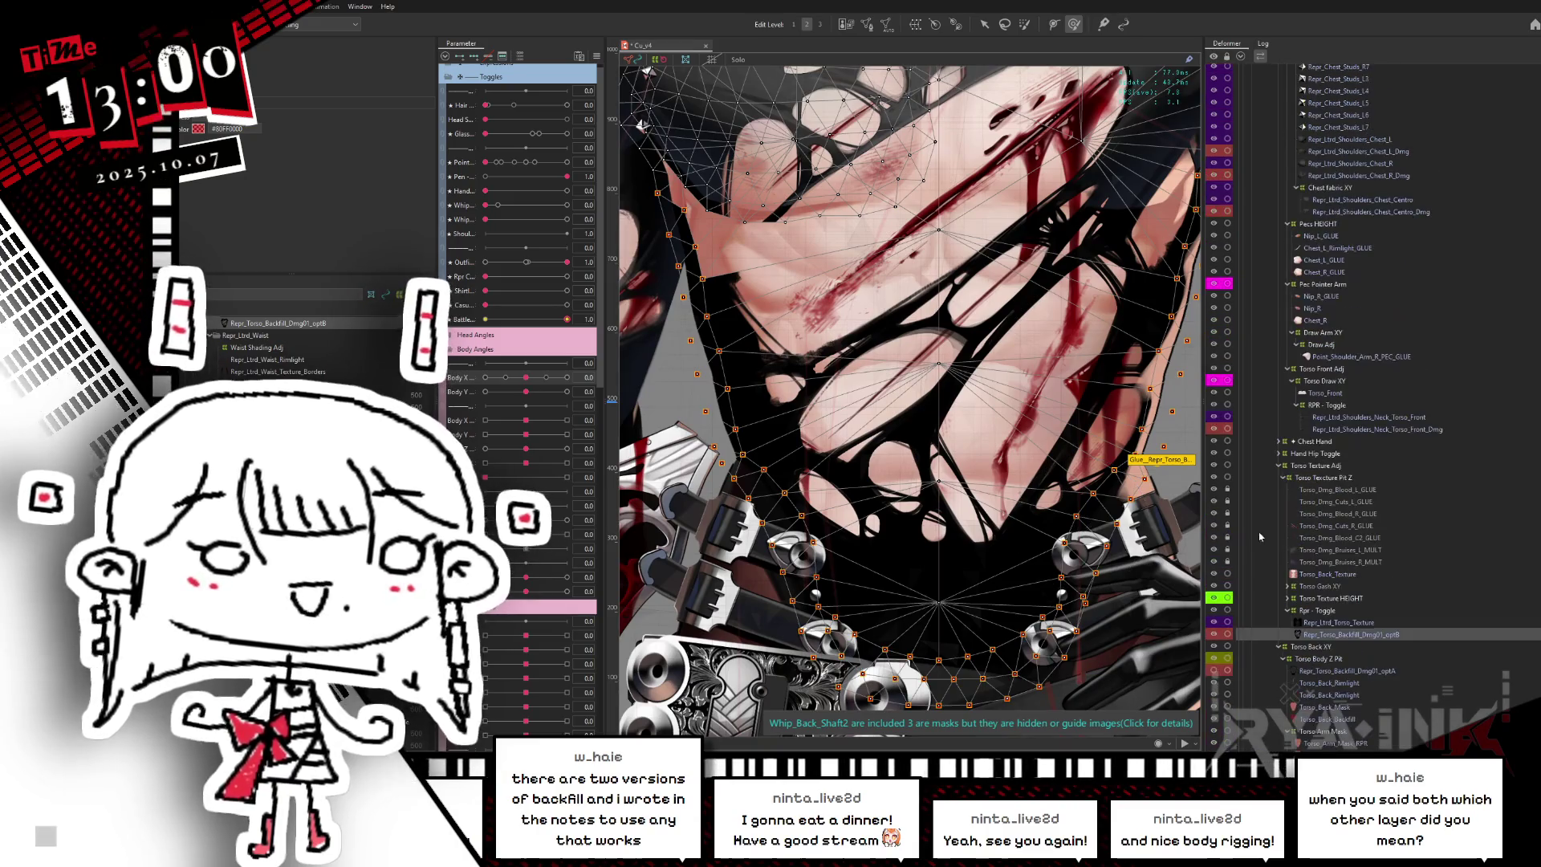
scroll(746, 277, down, 1)
drag(746, 277, 815, 403)
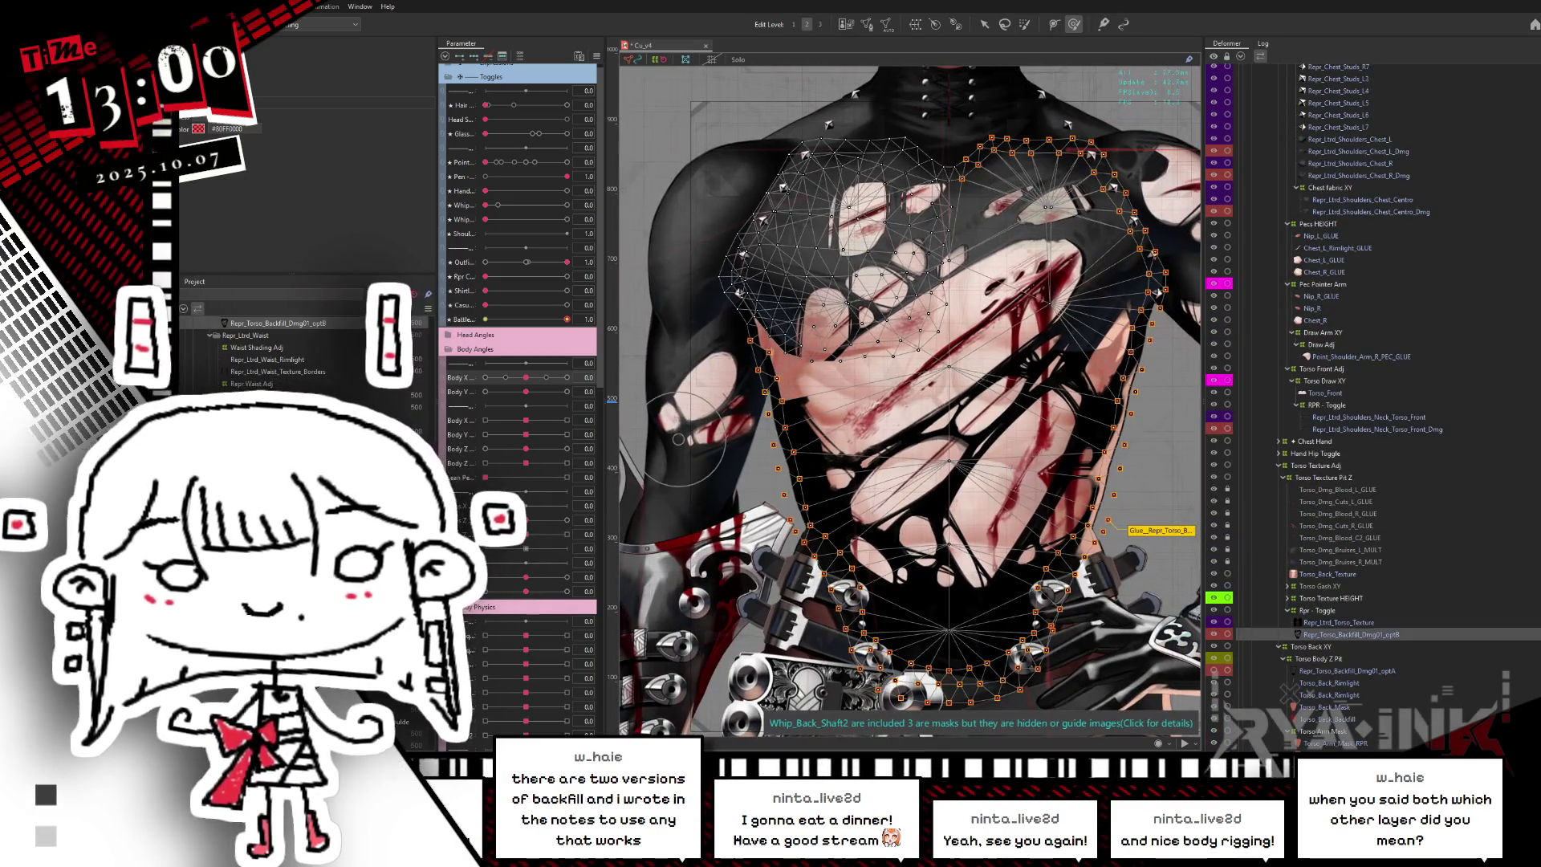
scroll(1364, 401, down, 2)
──────
__Your objective__:
Please give back the data above word for word, with no pictures included.

__Expected answer__:
scroll(746, 277, down, 1)
drag(746, 277, 815, 403)
scroll(1364, 401, down, 2)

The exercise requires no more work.